3. Memory Module: MobA incorporates a multi-aspect memory system to enhance adaptability and reduce redundancy by learning from historical experiences. This includes not only task execution data but also user preferences and application-specific knowledge, providing a robust foundation for decision-making.
4. Double-Reflection Mechanism: This mechanism allows MobA to assess task feasibility before execution and evaluate success afterward, preventing ineffective actions and facilitating error correction.

Evaluation and Results

The paper reports MobA's evaluation using "MobBench," a test set with 50 real-life tasks varying in complexity. MobA achieved a milestone score rate of 66.2%, outperforming other baseline systems by a substantial margin. This underscores the efficacy of the two-level agent architecture and the integration of MLLM capabilities in task planning and execution.

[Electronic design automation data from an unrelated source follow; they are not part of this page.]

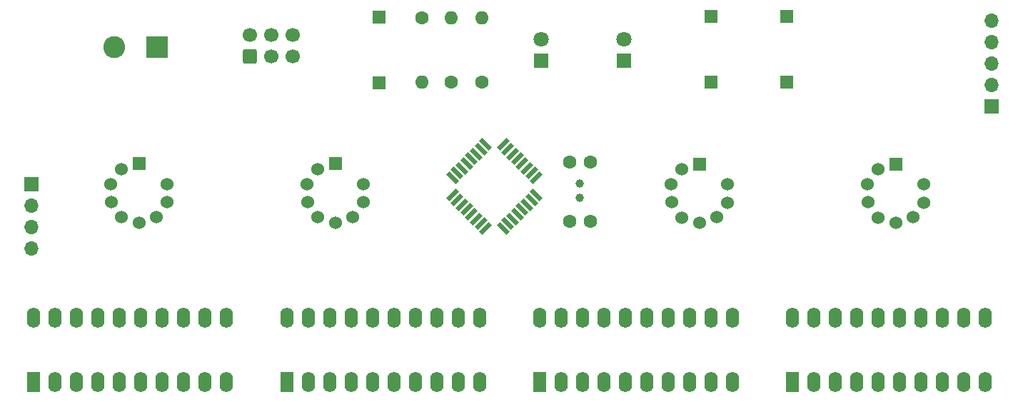
<source format=gbr>
G04 #@! TF.GenerationSoftware,KiCad,Pcbnew,6.0.0-d3dd2cf0fa~116~ubuntu20.04.1*
G04 #@! TF.CreationDate,2022-01-06T20:49:07+01:00*
G04 #@! TF.ProjectId,numitron clock,6e756d69-7472-46f6-9e20-636c6f636b2e,rev?*
G04 #@! TF.SameCoordinates,Original*
G04 #@! TF.FileFunction,Soldermask,Top*
G04 #@! TF.FilePolarity,Negative*
%FSLAX46Y46*%
G04 Gerber Fmt 4.6, Leading zero omitted, Abs format (unit mm)*
G04 Created by KiCad (PCBNEW 6.0.0-d3dd2cf0fa~116~ubuntu20.04.1) date 2022-01-06 20:49:07*
%MOMM*%
%LPD*%
G01*
G04 APERTURE LIST*
G04 Aperture macros list*
%AMRoundRect*
0 Rectangle with rounded corners*
0 $1 Rounding radius*
0 $2 $3 $4 $5 $6 $7 $8 $9 X,Y pos of 4 corners*
0 Add a 4 corners polygon primitive as box body*
4,1,4,$2,$3,$4,$5,$6,$7,$8,$9,$2,$3,0*
0 Add four circle primitives for the rounded corners*
1,1,$1+$1,$2,$3*
1,1,$1+$1,$4,$5*
1,1,$1+$1,$6,$7*
1,1,$1+$1,$8,$9*
0 Add four rect primitives between the rounded corners*
20,1,$1+$1,$2,$3,$4,$5,0*
20,1,$1+$1,$4,$5,$6,$7,0*
20,1,$1+$1,$6,$7,$8,$9,0*
20,1,$1+$1,$8,$9,$2,$3,0*%
%AMRotRect*
0 Rectangle, with rotation*
0 The origin of the aperture is its center*
0 $1 length*
0 $2 width*
0 $3 Rotation angle, in degrees counterclockwise*
0 Add horizontal line*
21,1,$1,$2,0,0,$3*%
G04 Aperture macros list end*
%ADD10R,1.500000X1.500000*%
%ADD11R,1.700000X1.700000*%
%ADD12O,1.700000X1.700000*%
%ADD13R,1.800000X1.800000*%
%ADD14C,1.800000*%
%ADD15C,1.600000*%
%ADD16O,1.600000X1.600000*%
%ADD17C,1.000000*%
%ADD18RotRect,1.600000X0.550000X225.000000*%
%ADD19RotRect,1.600000X0.550000X135.000000*%
%ADD20R,2.600000X2.600000*%
%ADD21C,2.600000*%
%ADD22R,1.524000X1.524000*%
%ADD23C,1.524000*%
%ADD24RoundRect,0.250000X0.600000X-0.600000X0.600000X0.600000X-0.600000X0.600000X-0.600000X-0.600000X0*%
%ADD25C,1.700000*%
%ADD26R,1.600000X2.400000*%
%ADD27O,1.600000X2.400000*%
G04 APERTURE END LIST*
D10*
X144100000Y-84200000D03*
X144100000Y-92000000D03*
X192500000Y-91900000D03*
X192500000Y-84100000D03*
X183500000Y-91900000D03*
X183500000Y-84100000D03*
D11*
X102900000Y-104025000D03*
D12*
X102900000Y-106565000D03*
X102900000Y-109105000D03*
X102900000Y-111645000D03*
X216800000Y-84615000D03*
X216800000Y-87155000D03*
X216800000Y-89695000D03*
X216800000Y-92235000D03*
D11*
X216800000Y-94775000D03*
D13*
X173200000Y-89375000D03*
D14*
X173200000Y-86835000D03*
D13*
X163300000Y-89375000D03*
D14*
X163300000Y-86835000D03*
D15*
X156300000Y-91910000D03*
D16*
X156300000Y-84290000D03*
D17*
X167945000Y-103965000D03*
X167945000Y-105665000D03*
D18*
X156774695Y-109285103D03*
X156209010Y-108719417D03*
X155643324Y-108153732D03*
X155077639Y-107588047D03*
X154511953Y-107022361D03*
X153946268Y-106456676D03*
X153380583Y-105890990D03*
X152814897Y-105325305D03*
D19*
X152814897Y-103274695D03*
X153380583Y-102709010D03*
X153946268Y-102143324D03*
X154511953Y-101577639D03*
X155077639Y-101011953D03*
X155643324Y-100446268D03*
X156209010Y-99880583D03*
X156774695Y-99314897D03*
D18*
X158825305Y-99314897D03*
X159390990Y-99880583D03*
X159956676Y-100446268D03*
X160522361Y-101011953D03*
X161088047Y-101577639D03*
X161653732Y-102143324D03*
X162219417Y-102709010D03*
X162785103Y-103274695D03*
D19*
X162785103Y-105325305D03*
X162219417Y-105890990D03*
X161653732Y-106456676D03*
X161088047Y-107022361D03*
X160522361Y-107588047D03*
X159956676Y-108153732D03*
X159390990Y-108719417D03*
X158825305Y-109285103D03*
D20*
X117745000Y-87795000D03*
D21*
X112665000Y-87795000D03*
D15*
X152705000Y-91910000D03*
D16*
X152705000Y-84290000D03*
D22*
X205400000Y-101635000D03*
D23*
X203340000Y-102295000D03*
X202070000Y-104045000D03*
X202090000Y-106185000D03*
X203320000Y-107995000D03*
X205400000Y-108635000D03*
X207460000Y-107965000D03*
X208730000Y-106215000D03*
X208730000Y-104055000D03*
X185430000Y-104055000D03*
X185430000Y-106215000D03*
X184160000Y-107965000D03*
X182100000Y-108635000D03*
X180020000Y-107995000D03*
X178790000Y-106185000D03*
X178770000Y-104045000D03*
X180040000Y-102295000D03*
D22*
X182100000Y-101635000D03*
D23*
X118970000Y-104020000D03*
X118970000Y-106180000D03*
X117700000Y-107930000D03*
X115640000Y-108600000D03*
X113560000Y-107960000D03*
X112330000Y-106150000D03*
X112310000Y-104010000D03*
X113580000Y-102260000D03*
D22*
X115640000Y-101600000D03*
D23*
X142250000Y-104020000D03*
X142250000Y-106180000D03*
X140980000Y-107930000D03*
X138920000Y-108600000D03*
X136840000Y-107960000D03*
X135610000Y-106150000D03*
X135590000Y-104010000D03*
X136860000Y-102260000D03*
D22*
X138920000Y-101600000D03*
D15*
X166695000Y-108410000D03*
X169195000Y-108410000D03*
X166695000Y-101425000D03*
X169195000Y-101425000D03*
D24*
X128755000Y-88852500D03*
D25*
X131295000Y-88852500D03*
X133835000Y-88852500D03*
X128755000Y-86312500D03*
X131295000Y-86312500D03*
X133835000Y-86312500D03*
D26*
X163175000Y-127525000D03*
D27*
X186035000Y-119905000D03*
X165715000Y-127525000D03*
X183495000Y-119905000D03*
X168255000Y-127525000D03*
X180955000Y-119905000D03*
X170795000Y-127525000D03*
X178415000Y-119905000D03*
X173335000Y-127525000D03*
X175875000Y-119905000D03*
X175875000Y-127525000D03*
X173335000Y-119905000D03*
X178415000Y-127525000D03*
X170795000Y-119905000D03*
X180955000Y-127525000D03*
X168255000Y-119905000D03*
X183495000Y-127525000D03*
X165715000Y-119905000D03*
X186035000Y-127525000D03*
X163175000Y-119905000D03*
D16*
X149180000Y-91910000D03*
D15*
X149180000Y-84290000D03*
D26*
X133175000Y-127525000D03*
D27*
X135715000Y-127525000D03*
X138255000Y-127525000D03*
X140795000Y-127525000D03*
X143335000Y-127525000D03*
X145875000Y-127525000D03*
X148415000Y-127525000D03*
X150955000Y-127525000D03*
X153495000Y-127525000D03*
X156035000Y-127525000D03*
X156035000Y-119905000D03*
X153495000Y-119905000D03*
X150955000Y-119905000D03*
X148415000Y-119905000D03*
X145875000Y-119905000D03*
X143335000Y-119905000D03*
X140795000Y-119905000D03*
X138255000Y-119905000D03*
X135715000Y-119905000D03*
X133175000Y-119905000D03*
D26*
X103175000Y-127525000D03*
D27*
X105715000Y-127525000D03*
X108255000Y-127525000D03*
X110795000Y-127525000D03*
X113335000Y-127525000D03*
X115875000Y-127525000D03*
X118415000Y-127525000D03*
X120955000Y-127525000D03*
X123495000Y-127525000D03*
X126035000Y-127525000D03*
X126035000Y-119905000D03*
X123495000Y-119905000D03*
X120955000Y-119905000D03*
X118415000Y-119905000D03*
X115875000Y-119905000D03*
X113335000Y-119905000D03*
X110795000Y-119905000D03*
X108255000Y-119905000D03*
X105715000Y-119905000D03*
X103175000Y-119905000D03*
D26*
X193175000Y-127525000D03*
D27*
X195715000Y-127525000D03*
X198255000Y-127525000D03*
X200795000Y-127525000D03*
X203335000Y-127525000D03*
X205875000Y-127525000D03*
X208415000Y-127525000D03*
X210955000Y-127525000D03*
X213495000Y-127525000D03*
X216035000Y-127525000D03*
X216035000Y-119905000D03*
X213495000Y-119905000D03*
X210955000Y-119905000D03*
X208415000Y-119905000D03*
X205875000Y-119905000D03*
X203335000Y-119905000D03*
X200795000Y-119905000D03*
X198255000Y-119905000D03*
X195715000Y-119905000D03*
X193175000Y-119905000D03*
M02*

</source>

Implications and Future Work

Theoretically, MobA's approach demonstrates how MLLMs can be effectively utilized in mobile automation tasks, providing a framework for intelligent agent systems that combine structured task decomposition with adaptive learning. Practically, MobA represents a significant advancement in mobile assistants, enhancing their ability to manage complex, real-world tasks.

Future developments could aim to optimize task decomposition algorithms, refine memory retrieval strategies, and enhance the system's capability to handle dynamic mobile environments. Furthermore, as MLLMs continue to evolve, their integration into systems like MobA could expand the potential of mobile assistants, providing more seamless and efficient user experiences.

In summary, MobA goes beyond traditional task automation systems by incorporating advanced reasoning, planning, and memory capabilities, setting a new standard for mobile task automation. This aligns with the growing need for more responsive and intelligent systems in mobile technology.